Assigned task => The entire set of lines below should be copied exactly.

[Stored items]
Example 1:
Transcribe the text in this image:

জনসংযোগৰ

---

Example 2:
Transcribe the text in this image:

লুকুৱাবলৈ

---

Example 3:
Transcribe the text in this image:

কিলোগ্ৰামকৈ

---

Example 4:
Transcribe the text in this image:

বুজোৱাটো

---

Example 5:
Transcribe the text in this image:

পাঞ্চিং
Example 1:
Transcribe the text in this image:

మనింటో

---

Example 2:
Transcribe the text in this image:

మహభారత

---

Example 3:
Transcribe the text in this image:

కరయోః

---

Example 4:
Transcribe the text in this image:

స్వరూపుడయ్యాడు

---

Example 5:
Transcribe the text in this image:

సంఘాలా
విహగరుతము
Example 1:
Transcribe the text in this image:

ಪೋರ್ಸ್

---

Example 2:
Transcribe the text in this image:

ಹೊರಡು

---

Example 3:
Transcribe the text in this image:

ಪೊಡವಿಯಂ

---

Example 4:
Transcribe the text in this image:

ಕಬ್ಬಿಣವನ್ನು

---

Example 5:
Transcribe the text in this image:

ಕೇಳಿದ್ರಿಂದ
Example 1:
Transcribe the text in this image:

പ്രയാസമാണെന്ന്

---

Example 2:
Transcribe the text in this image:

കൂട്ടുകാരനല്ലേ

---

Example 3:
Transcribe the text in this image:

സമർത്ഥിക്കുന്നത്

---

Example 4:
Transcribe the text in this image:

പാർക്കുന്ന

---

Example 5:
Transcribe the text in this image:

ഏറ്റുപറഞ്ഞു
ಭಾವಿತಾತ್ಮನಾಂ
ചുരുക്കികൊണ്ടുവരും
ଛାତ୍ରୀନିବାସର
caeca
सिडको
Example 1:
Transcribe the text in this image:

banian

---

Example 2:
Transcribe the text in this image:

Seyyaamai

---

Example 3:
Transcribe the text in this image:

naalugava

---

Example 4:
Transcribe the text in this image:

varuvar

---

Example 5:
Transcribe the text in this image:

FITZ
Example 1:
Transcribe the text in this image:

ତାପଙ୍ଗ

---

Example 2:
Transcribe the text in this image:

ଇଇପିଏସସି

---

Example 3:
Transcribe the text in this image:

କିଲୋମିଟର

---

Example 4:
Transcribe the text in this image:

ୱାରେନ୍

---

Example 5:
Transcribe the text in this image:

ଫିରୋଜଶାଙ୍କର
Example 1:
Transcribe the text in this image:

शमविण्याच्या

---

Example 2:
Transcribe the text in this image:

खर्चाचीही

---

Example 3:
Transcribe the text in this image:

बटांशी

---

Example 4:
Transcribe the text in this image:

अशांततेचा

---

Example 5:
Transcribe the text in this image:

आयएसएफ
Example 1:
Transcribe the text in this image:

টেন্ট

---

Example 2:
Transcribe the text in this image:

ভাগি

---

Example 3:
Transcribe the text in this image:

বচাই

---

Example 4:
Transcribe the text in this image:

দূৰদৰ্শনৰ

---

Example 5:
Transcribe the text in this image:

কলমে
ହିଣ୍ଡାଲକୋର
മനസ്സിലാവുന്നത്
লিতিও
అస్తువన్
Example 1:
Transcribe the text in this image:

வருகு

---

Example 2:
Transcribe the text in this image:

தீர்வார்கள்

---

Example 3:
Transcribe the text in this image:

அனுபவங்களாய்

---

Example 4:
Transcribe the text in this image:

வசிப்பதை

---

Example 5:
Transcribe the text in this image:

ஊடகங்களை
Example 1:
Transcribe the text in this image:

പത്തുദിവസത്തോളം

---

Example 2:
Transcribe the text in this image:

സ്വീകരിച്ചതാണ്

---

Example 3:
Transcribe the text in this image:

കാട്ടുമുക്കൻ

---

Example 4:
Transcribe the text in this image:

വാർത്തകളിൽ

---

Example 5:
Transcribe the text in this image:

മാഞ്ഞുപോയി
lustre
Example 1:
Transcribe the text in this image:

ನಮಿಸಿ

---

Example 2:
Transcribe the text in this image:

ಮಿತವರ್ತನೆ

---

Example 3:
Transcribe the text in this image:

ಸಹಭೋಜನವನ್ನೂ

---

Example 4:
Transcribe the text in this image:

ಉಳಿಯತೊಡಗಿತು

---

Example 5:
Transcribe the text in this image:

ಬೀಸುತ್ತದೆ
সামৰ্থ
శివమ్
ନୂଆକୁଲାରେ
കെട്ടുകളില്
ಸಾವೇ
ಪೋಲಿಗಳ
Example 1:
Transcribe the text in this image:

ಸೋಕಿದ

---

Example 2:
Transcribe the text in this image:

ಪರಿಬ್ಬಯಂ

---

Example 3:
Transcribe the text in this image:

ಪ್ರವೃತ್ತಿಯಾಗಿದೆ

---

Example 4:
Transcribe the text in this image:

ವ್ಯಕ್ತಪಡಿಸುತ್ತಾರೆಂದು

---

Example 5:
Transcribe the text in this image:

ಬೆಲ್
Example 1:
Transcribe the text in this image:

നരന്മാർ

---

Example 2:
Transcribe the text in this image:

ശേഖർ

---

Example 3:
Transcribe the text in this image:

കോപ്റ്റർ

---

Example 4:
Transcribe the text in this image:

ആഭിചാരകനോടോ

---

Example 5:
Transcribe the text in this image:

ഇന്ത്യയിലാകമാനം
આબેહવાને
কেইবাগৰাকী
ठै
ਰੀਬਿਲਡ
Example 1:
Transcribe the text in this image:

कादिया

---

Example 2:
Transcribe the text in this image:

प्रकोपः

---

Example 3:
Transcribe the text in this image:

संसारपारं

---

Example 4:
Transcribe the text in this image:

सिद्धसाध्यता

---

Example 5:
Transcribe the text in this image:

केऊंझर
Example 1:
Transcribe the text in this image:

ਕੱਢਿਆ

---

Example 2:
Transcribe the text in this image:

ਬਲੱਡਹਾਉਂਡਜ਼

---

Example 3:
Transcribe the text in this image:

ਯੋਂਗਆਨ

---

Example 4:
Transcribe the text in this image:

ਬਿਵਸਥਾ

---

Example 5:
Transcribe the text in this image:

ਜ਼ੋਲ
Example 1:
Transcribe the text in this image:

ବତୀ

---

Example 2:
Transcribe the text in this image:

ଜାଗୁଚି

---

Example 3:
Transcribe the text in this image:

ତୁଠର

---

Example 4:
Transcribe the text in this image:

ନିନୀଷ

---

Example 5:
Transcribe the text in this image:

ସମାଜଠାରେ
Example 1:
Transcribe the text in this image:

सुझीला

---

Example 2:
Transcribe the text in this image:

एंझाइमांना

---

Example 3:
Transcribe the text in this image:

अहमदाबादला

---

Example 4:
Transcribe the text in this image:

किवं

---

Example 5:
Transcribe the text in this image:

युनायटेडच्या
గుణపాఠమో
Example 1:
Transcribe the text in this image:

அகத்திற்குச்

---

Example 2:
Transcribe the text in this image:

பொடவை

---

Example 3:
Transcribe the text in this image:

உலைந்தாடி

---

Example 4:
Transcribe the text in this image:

Answer to this task =>
Example 1:
Transcribe the text in this image:

জনসংযোগৰ

---

Example 2:
Transcribe the text in this image:

লুকুৱাবলৈ

---

Example 3:
Transcribe the text in this image:

কিলোগ্ৰামকৈ

---

Example 4:
Transcribe the text in this image:

বুজোৱাটো

---

Example 5:
Transcribe the text in this image:

পাঞ্চিং
Example 1:
Transcribe the text in this image:

మనింటో

---

Example 2:
Transcribe the text in this image:

మహభారత

---

Example 3:
Transcribe the text in this image:

కరయోః

---

Example 4:
Transcribe the text in this image:

స్వరూపుడయ్యాడు

---

Example 5:
Transcribe the text in this image:

సంఘాలా
విహగరుతము
Example 1:
Transcribe the text in this image:

ಪೋರ್ಸ್

---

Example 2:
Transcribe the text in this image:

ಹೊರಡು

---

Example 3:
Transcribe the text in this image:

ಪೊಡವಿಯಂ

---

Example 4:
Transcribe the text in this image:

ಕಬ್ಬಿಣವನ್ನು

---

Example 5:
Transcribe the text in this image:

ಕೇಳಿದ್ರಿಂದ
Example 1:
Transcribe the text in this image:

പ്രയാസമാണെന്ന്

---

Example 2:
Transcribe the text in this image:

കൂട്ടുകാരനല്ലേ

---

Example 3:
Transcribe the text in this image:

സമർത്ഥിക്കുന്നത്

---

Example 4:
Transcribe the text in this image:

പാർക്കുന്ന

---

Example 5:
Transcribe the text in this image:

ഏറ്റുപറഞ്ഞു
ಭಾವಿತಾತ್ಮನಾಂ
ചുരുക്കികൊണ്ടുവരും
ଛାତ୍ରୀନିବାସର
caeca
सिडको
Example 1:
Transcribe the text in this image:

banian

---

Example 2:
Transcribe the text in this image:

Seyyaamai

---

Example 3:
Transcribe the text in this image:

naalugava

---

Example 4:
Transcribe the text in this image:

varuvar

---

Example 5:
Transcribe the text in this image:

FITZ
Example 1:
Transcribe the text in this image:

ତାପଙ୍ଗ

---

Example 2:
Transcribe the text in this image:

ଇଇପିଏସସି

---

Example 3:
Transcribe the text in this image:

କିଲୋମିଟର

---

Example 4:
Transcribe the text in this image:

ୱାରେନ୍

---

Example 5:
Transcribe the text in this image:

ଫିରୋଜଶାଙ୍କର
Example 1:
Transcribe the text in this image:

शमविण्याच्या

---

Example 2:
Transcribe the text in this image:

खर्चाचीही

---

Example 3:
Transcribe the text in this image:

बटांशी

---

Example 4:
Transcribe the text in this image:

अशांततेचा

---

Example 5:
Transcribe the text in this image:

आयएसएफ
Example 1:
Transcribe the text in this image:

টেন্ট

---

Example 2:
Transcribe the text in this image:

ভাগি

---

Example 3:
Transcribe the text in this image:

বচাই

---

Example 4:
Transcribe the text in this image:

দূৰদৰ্শনৰ

---

Example 5:
Transcribe the text in this image:

কলমে
ହିଣ୍ଡାଲକୋର
മനസ്സിലാവുന്നത്
লিতিও
అస్తువన్
Example 1:
Transcribe the text in this image:

வருகு

---

Example 2:
Transcribe the text in this image:

தீர்வார்கள்

---

Example 3:
Transcribe the text in this image:

அனுபவங்களாய்

---

Example 4:
Transcribe the text in this image:

வசிப்பதை

---

Example 5:
Transcribe the text in this image:

ஊடகங்களை
Example 1:
Transcribe the text in this image:

പത്തുദിവസത്തോളം

---

Example 2:
Transcribe the text in this image:

സ്വീകരിച്ചതാണ്

---

Example 3:
Transcribe the text in this image:

കാട്ടുമുക്കൻ

---

Example 4:
Transcribe the text in this image:

വാർത്തകളിൽ

---

Example 5:
Transcribe the text in this image:

മാഞ്ഞുപോയി
lustre
Example 1:
Transcribe the text in this image:

ನಮಿಸಿ

---

Example 2:
Transcribe the text in this image:

ಮಿತವರ್ತನೆ

---

Example 3:
Transcribe the text in this image:

ಸಹಭೋಜನವನ್ನೂ

---

Example 4:
Transcribe the text in this image:

ಉಳಿಯತೊಡಗಿತು

---

Example 5:
Transcribe the text in this image:

ಬೀಸುತ್ತದೆ
সামৰ্থ
శివమ్
ନୂଆକୁଲାରେ
കെട്ടുകളില്
ಸಾವೇ
ಪೋಲಿಗಳ
Example 1:
Transcribe the text in this image:

ಸೋಕಿದ

---

Example 2:
Transcribe the text in this image:

ಪರಿಬ್ಬಯಂ

---

Example 3:
Transcribe the text in this image:

ಪ್ರವೃತ್ತಿಯಾಗಿದೆ

---

Example 4:
Transcribe the text in this image:

ವ್ಯಕ್ತಪಡಿಸುತ್ತಾರೆಂದು

---

Example 5:
Transcribe the text in this image:

ಬೆಲ್
Example 1:
Transcribe the text in this image:

നരന്മാർ

---

Example 2:
Transcribe the text in this image:

ശേഖർ

---

Example 3:
Transcribe the text in this image:

കോപ്റ്റർ

---

Example 4:
Transcribe the text in this image:

ആഭിചാരകനോടോ

---

Example 5:
Transcribe the text in this image:

ഇന്ത്യയിലാകമാനം
આબેહવાને
কেইবাগৰাকী
ठै
ਰੀਬਿਲਡ
Example 1:
Transcribe the text in this image:

कादिया

---

Example 2:
Transcribe the text in this image:

प्रकोपः

---

Example 3:
Transcribe the text in this image:

संसारपारं

---

Example 4:
Transcribe the text in this image:

सिद्धसाध्यता

---

Example 5:
Transcribe the text in this image:

केऊंझर
Example 1:
Transcribe the text in this image:

ਕੱਢਿਆ

---

Example 2:
Transcribe the text in this image:

ਬਲੱਡਹਾਉਂਡਜ਼

---

Example 3:
Transcribe the text in this image:

ਯੋਂਗਆਨ

---

Example 4:
Transcribe the text in this image:

ਬਿਵਸਥਾ

---

Example 5:
Transcribe the text in this image:

ਜ਼ੋਲ
Example 1:
Transcribe the text in this image:

ବତୀ

---

Example 2:
Transcribe the text in this image:

ଜାଗୁଚି

---

Example 3:
Transcribe the text in this image:

ତୁଠର

---

Example 4:
Transcribe the text in this image:

ନିନୀଷ

---

Example 5:
Transcribe the text in this image:

ସମାଜଠାରେ
Example 1:
Transcribe the text in this image:

सुझीला

---

Example 2:
Transcribe the text in this image:

एंझाइमांना

---

Example 3:
Transcribe the text in this image:

अहमदाबादला

---

Example 4:
Transcribe the text in this image:

किवं

---

Example 5:
Transcribe the text in this image:

युनायटेडच्या
గుణపాఠమో
Example 1:
Transcribe the text in this image:

அகத்திற்குச்

---

Example 2:
Transcribe the text in this image:

பொடவை

---

Example 3:
Transcribe the text in this image:

உலைந்தாடி

---

Example 4:
Transcribe the text in this image:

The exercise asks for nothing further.